The room, roughly three-quarters the size of a badminton court, is a collaboration between Mr Wee’s family and SMU, and also features the late Mrs Wee’s belongings, such as her cheongsams. Mr Wee, who began his career as a clerk at The Straits Times and later became its deputy editor, died in 2005, aged 89, and Mrs Wee died in 2018, aged 102.

Ms Wee Eng Hwa, 79, the fifth of Mr Wee’s seven children, said the personal touches of the belongings are aimed at achieving a meaningful, living heritage.

“We hope everyone will enjoy reminiscing the past with the present in mind, as well as the many human stories embedded in each and every item within this room,” she said, speaking as she led a tour attended by ST.

A highlight of the room is that it is a recreation of Mr Wee’s office, where he used to work and host visitors after serving as the fourth president of Singapore from 1985 to 1993.

He had occupied the office space at Cavenagh Court, a condominium complex that has a view of the Istana, from 1993 to 2005.

Dr Wee Hong Neo, 75, the sixth of Mr Wee’s children, was also a guide to the tour of the room on Friday. Mr and Mrs Wee had a son – the eldest, who died in 2015 – and six daughters.

She said, as she gestured towards the windows with views of greenery outside the room: “When i first visited this space, I was blown away, because the set-up was exactly like Cavenagh Court.
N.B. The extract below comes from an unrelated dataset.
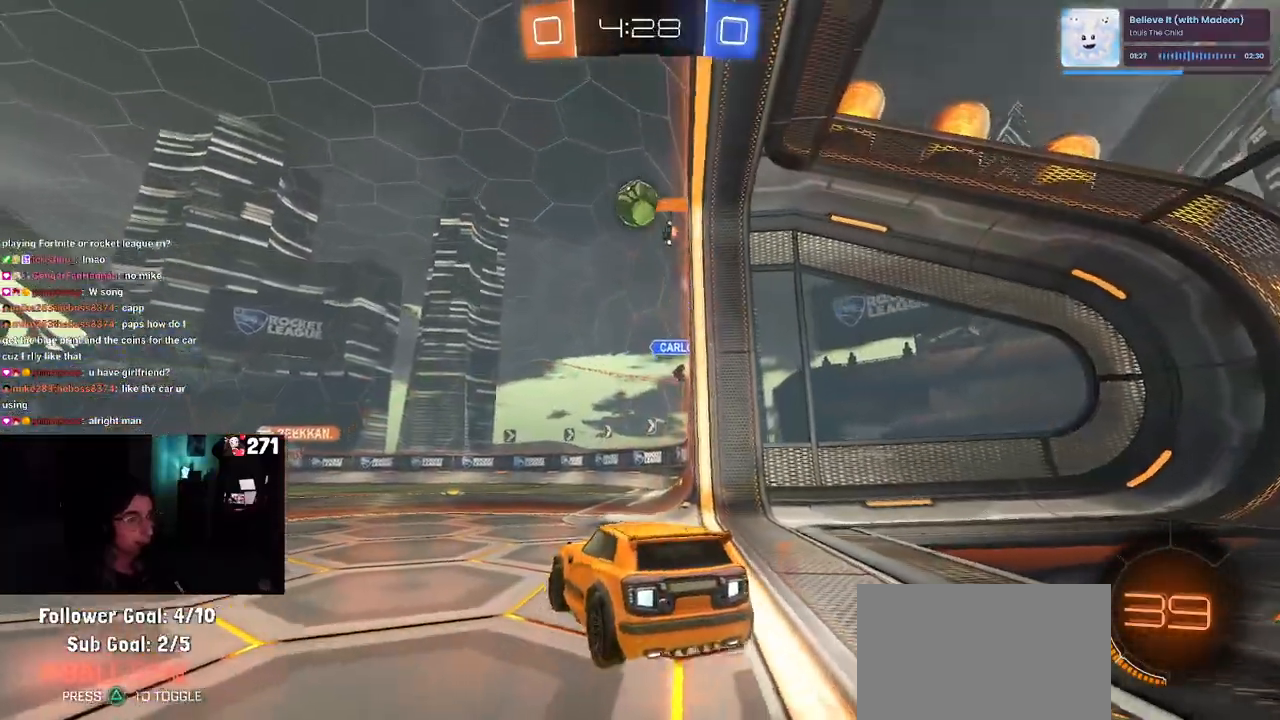
{"buttons": ["TRIANGLE", "R2"], "left_stick": "left", "right_stick": "center", "events": [[450, "TRIANGLE", "down"]]}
The French windows open up to a view of the trees on the Istana grounds, and his office was down the corridor after the dining table.“

Other standout artefacts in the room include a pair of paintings depicting Balinese women, bought by Mr Wee to commemorate a memorable interview he did as a young ST journalist in 1966. The interview with then Lieutenant-General Suharto in Jakarta earned him a front-page scoop – announcing Indonesia’s desire to end a three-year confrontation with Singapore and Malaysia.

The room was launched on Friday during an event to mark the 20th anniversary of the Wee Kim Wee Centre at SMU. The centre was set up to foster intercultural exchange and dialogue to advance learning.

The room was launched on Friday during an event to mark the 20th anniversary of the Wee Kim Wee Centre at SMU. ST PHOTO: GAVIN FOO
National Development Minister Desmond Lee and SMU president Lily Kong (right) with Mr Wee Kim Wee’s daughters, Dr Wee Hong Neo (second from left) and Ms Wee Eng Hwa, celebrating the 20th anniversary of the Wee Kim Wee Centre. ST PHOTO: GAVIN FOO

Minister for National Development Desmond Lee, guest of honour at the event, said the collaboration between the family and SMU “demonstrated how an educational institution and a private family can work together to safeguard our national heritage”.

“It is critical for Singaporeans to remember our nation’s history and to honour the pioneers who fought for and achieved the stability and harmony that we now enjoy,” he added.

A heritage fund created by SMU was also formally launched at the event. It would go towards the upkeep of the Wee Kim Wee room, support educational programmes by the Wee Kim Wee Centre, and grant scholarships to SMU students, especially those with financial needs.

“Mr Wee did not have money to go through secondary school. I know for a fact that he would have been very pleased with every dollar that goes to supporting this fund,” said Ms Wee.